Bill Doyle is going down market.
After fending off accusations that that his company wasn’t Canadian enough, the chief executive officer of Potash Corp. of Saskatchewan Inc. has become a property owner in the province again – part of the company’s so-called “Pledge to Saskatchewan,” made during its defence against BHP Billiton Ltd.’s hostile takeover bid. But this time, there is no mansion along the South Saskatchewan River for Mr. Doyle, who is one of Canada’s wealthiest CEOs.
Instead, he has opted for a 1,000-square-foot condo in a 27-year-old building in Saskatoon, which he bought days after BHP’s $38.6-billion deal was turned away by the federal government. The estimated value of the property: $308,000, according to the city’s land titles registry.
The transaction allowed the Chicago native to stand before the Saskatoon’s chamber of commerce last week and proclaim himself a citizen of the city, as he reiterated a series of promises to the provincial government that included the relocation of several senior executives from Chicago to Saskatoon before the end of March.
The pledge was made in October as the company waged a public relations battle with Australia-based BHP, and included a promise to hire more workers in the city as well as continue donating to local causes. It helped secure an ally in Premier Brad Wall, who became the harshest critic of the takeover.
While the city’s tax registry states that Potash Corp. is responsible for the property taxes, senior director of corporate and government relations Tom Pasztor said the money is coming out of Mr. Doyle’s pockets.
Mr. Doyle earned $9.6-million in 2009, including stock and options, according to Potash’s most recent annual report.
“Because he travels 200 days a year, he pays in advance, and he does that by paying the money to his secretary,” Mr. Pasztor said. “Whether it’s taxes, phone or cleaning he doesn’t want to come back to the condo and find himself in arrears. It just works out best to stay on top of his bill payments this way.”

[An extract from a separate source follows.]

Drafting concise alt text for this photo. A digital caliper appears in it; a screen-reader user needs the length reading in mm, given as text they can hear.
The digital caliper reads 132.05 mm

Mr. Doyle first needed a place to live in Saskatoon in 1999. He had just been appointed CEO of Potash Corp. of Saskatchewan, and agreed with the company’s board when it suggested he could better do the job if he moved from Chicago. He built a 6,000-square-foot mansion on the banks of the South Saskatchewan.

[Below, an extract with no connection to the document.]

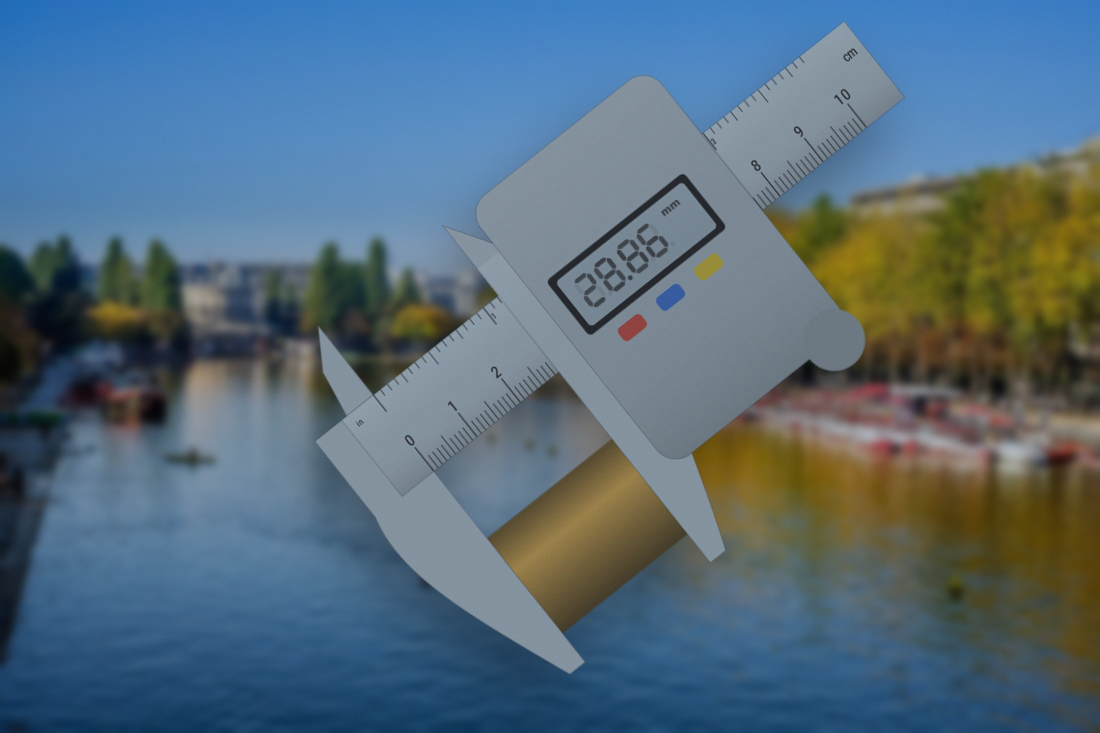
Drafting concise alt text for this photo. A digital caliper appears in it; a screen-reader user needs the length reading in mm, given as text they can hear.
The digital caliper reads 28.86 mm
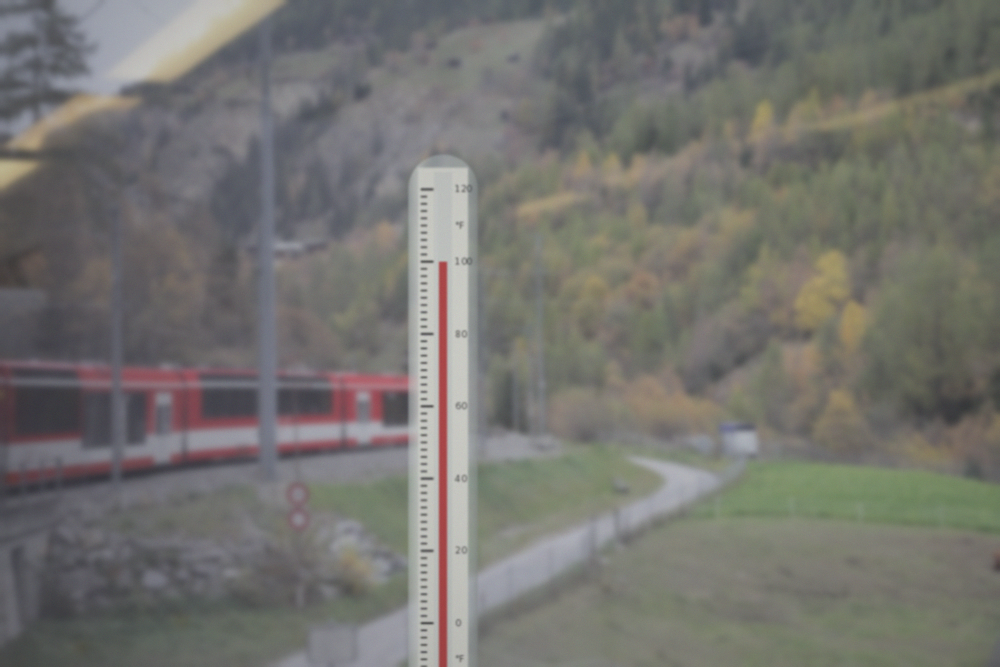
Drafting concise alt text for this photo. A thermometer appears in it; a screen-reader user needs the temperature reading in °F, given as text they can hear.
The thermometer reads 100 °F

His residency didn’t last, however, as he moved his family back to the more familiar Chicago within a few years – a decision that remained a sore point for years with provincial politicians. He has maintained a rental in Saskatoon since then, the company said.
This time, his ambitions were scaled down – rather than finance another massive residential project, he bought the comparatively small condo to live in while he’s in Saskatoon. Given his heavy travel schedule and the fact that his three children are grown, Mr. Pasztor said, the condo made sense.
The sale was conducted privately, so it was not listed on the Multiple Listing Service. The deal closed in mid-November. The last time the condo was sold through the MLS – in 2000 for $114,900 – the condo was described as an “immaculate eighth floor unit overlooking the Saskatchewan River … very bright unit, with a living room large enough for a hide-a-bed.”
Mr. Doyle’s former Saskatoon home – with six bedrooms, seven bathrooms, a wine room and multilevel terraces leading down to the river – sold in 2004 for $2-million at a time when the average home was changing hands for just over $100,000.
Saskatoon has been one of the hottest real estate markets in the country over the last decade. ReMax reported recently that house prices increased 9.2 per cent on an annually compounding basis over the last decade, as the province’s resource boom fuelled strong economic growth.
“Investors should return to [Saskatoon] in increasing numbers next year, snapping up well-priced condominium and single-family properties,” the brokerage said in its 2011 outlook.
The city’s housing market is still relatively inexpensive compared with other Canadian cities, with the average resale price hovering around $301,000 in January. The national average was closer to $350,000, according to the Canadian Real Estate Association.
Almost 10 years after Mr. Doyle’s mansion sale caused a stir for its million-dollar-plus price tag, there’s no shortage of luxury available to those looking for a higher-end home in Saskatoon – there are 14 listed for more than $1-million on the MLS, including a 7,000-square-foot waterfront estate listed for $2.5-million.